Round of 32 pairings were as follows: the six remaining teams participating in the 2018–19 Segunda División B and Tercera División faced the four 2018–19 La Liga teams which qualified for the UEFA Champions League and two of the three teams which qualified for the Europa League. The six remaining teams participating in Segunda División faced the last Europa League team not drawn previously and other La Liga teams. The remaining teams faced each other. In matches involving teams from different league tiers, the team in the lower tier played the first leg at home. This rule was also applied in the Round of 16, but not for the quarter-finals and semi-finals, in which the order of legs was based on the luck of the draw.

▶ **DATASET**:
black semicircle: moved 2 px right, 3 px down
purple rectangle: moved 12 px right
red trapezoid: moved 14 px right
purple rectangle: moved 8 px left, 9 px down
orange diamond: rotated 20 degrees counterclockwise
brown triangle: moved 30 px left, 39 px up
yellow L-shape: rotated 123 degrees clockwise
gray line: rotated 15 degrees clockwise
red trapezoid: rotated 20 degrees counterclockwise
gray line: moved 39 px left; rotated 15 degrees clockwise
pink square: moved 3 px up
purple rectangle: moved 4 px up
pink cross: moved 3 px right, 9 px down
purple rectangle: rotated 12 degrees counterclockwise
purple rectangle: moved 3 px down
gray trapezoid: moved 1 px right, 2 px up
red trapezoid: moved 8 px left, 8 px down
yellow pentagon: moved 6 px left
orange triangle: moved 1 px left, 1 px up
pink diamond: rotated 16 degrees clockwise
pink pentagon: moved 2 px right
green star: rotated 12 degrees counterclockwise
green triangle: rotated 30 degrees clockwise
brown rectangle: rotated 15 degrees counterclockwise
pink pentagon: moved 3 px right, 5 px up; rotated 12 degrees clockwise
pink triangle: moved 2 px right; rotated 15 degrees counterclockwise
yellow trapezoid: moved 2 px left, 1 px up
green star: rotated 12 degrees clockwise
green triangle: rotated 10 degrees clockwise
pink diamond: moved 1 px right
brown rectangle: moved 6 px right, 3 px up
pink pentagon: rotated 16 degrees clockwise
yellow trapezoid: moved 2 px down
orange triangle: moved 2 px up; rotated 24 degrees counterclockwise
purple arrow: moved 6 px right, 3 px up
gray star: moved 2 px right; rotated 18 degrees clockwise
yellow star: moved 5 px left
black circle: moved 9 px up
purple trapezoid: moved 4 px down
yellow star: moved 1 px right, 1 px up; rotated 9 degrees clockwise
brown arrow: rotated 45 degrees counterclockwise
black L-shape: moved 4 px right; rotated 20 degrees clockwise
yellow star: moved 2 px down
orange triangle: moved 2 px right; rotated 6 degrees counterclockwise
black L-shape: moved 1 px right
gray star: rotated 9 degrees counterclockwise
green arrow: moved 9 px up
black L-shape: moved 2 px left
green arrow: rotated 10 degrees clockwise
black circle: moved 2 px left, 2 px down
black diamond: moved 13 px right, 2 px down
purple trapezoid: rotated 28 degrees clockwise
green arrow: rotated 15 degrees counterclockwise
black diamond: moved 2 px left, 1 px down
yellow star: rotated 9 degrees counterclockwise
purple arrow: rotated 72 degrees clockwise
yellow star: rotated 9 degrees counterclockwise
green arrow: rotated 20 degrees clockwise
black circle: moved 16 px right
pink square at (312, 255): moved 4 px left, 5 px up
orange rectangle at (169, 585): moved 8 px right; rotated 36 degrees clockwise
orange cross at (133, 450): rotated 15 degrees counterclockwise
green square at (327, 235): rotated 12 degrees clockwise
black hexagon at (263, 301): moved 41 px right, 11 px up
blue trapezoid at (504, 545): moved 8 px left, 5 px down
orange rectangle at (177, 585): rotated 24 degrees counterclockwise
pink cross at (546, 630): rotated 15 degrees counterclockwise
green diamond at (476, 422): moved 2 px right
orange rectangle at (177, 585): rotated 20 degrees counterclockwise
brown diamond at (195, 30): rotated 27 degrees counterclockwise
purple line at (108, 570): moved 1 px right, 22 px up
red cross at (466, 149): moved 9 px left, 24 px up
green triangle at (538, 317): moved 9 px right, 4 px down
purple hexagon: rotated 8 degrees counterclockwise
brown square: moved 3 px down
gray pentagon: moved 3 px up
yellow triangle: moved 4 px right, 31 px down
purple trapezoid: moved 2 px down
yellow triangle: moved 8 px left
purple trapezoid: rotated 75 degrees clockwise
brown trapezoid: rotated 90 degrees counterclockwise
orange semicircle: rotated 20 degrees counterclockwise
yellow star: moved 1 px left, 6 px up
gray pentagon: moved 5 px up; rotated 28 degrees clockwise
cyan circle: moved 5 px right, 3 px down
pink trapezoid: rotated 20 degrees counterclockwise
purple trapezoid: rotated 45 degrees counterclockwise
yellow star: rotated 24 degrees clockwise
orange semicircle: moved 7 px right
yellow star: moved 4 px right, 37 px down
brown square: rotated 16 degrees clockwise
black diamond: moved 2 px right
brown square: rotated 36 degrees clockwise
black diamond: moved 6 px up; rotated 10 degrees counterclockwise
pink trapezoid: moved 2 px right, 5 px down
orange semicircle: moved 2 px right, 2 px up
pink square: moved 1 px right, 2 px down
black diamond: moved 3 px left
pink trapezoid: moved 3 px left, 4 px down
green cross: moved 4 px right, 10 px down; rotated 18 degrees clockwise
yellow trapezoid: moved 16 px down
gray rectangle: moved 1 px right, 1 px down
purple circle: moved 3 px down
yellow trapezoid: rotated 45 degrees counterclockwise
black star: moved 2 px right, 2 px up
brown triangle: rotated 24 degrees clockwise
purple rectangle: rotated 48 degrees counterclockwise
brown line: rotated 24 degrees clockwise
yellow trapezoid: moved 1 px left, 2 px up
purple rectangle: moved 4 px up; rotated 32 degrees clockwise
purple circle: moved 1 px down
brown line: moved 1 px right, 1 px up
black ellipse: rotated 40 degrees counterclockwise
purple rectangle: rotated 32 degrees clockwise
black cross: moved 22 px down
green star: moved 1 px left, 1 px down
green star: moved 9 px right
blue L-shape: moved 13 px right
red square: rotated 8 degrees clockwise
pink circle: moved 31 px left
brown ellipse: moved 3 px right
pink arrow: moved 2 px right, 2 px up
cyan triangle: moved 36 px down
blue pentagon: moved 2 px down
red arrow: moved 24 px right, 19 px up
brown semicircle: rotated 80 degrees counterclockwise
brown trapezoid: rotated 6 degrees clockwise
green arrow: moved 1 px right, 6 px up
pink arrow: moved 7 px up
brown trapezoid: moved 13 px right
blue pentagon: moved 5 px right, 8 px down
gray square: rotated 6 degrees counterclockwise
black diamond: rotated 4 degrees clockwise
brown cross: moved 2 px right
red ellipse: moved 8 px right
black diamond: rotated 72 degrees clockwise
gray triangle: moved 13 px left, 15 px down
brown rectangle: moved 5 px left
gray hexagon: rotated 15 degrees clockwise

▶ **GOAL**: Write out the stretch from "Round of 32" through "of the draw." in the passage on the cup draw pairings. The lines come from a separate source.

▶ **WRITTEN ANSWER**:
Round of 32 pairings were as follows: the six remaining teams participating in the 2018–19 Segunda División B and Tercera División faced the four 2018–19 La Liga teams which qualified for the UEFA Champions League and two of the three teams which qualified for the Europa League. The six remaining teams participating in Segunda División faced the last Europa League team not drawn previously and other La Liga teams. The remaining teams faced each other. In matches involving teams from different league tiers, the team in the lower tier played the first leg at home. This rule was also applied in the Round of 16, but not for the quarter-finals and semi-finals, in which the order of legs was based on the luck of the draw.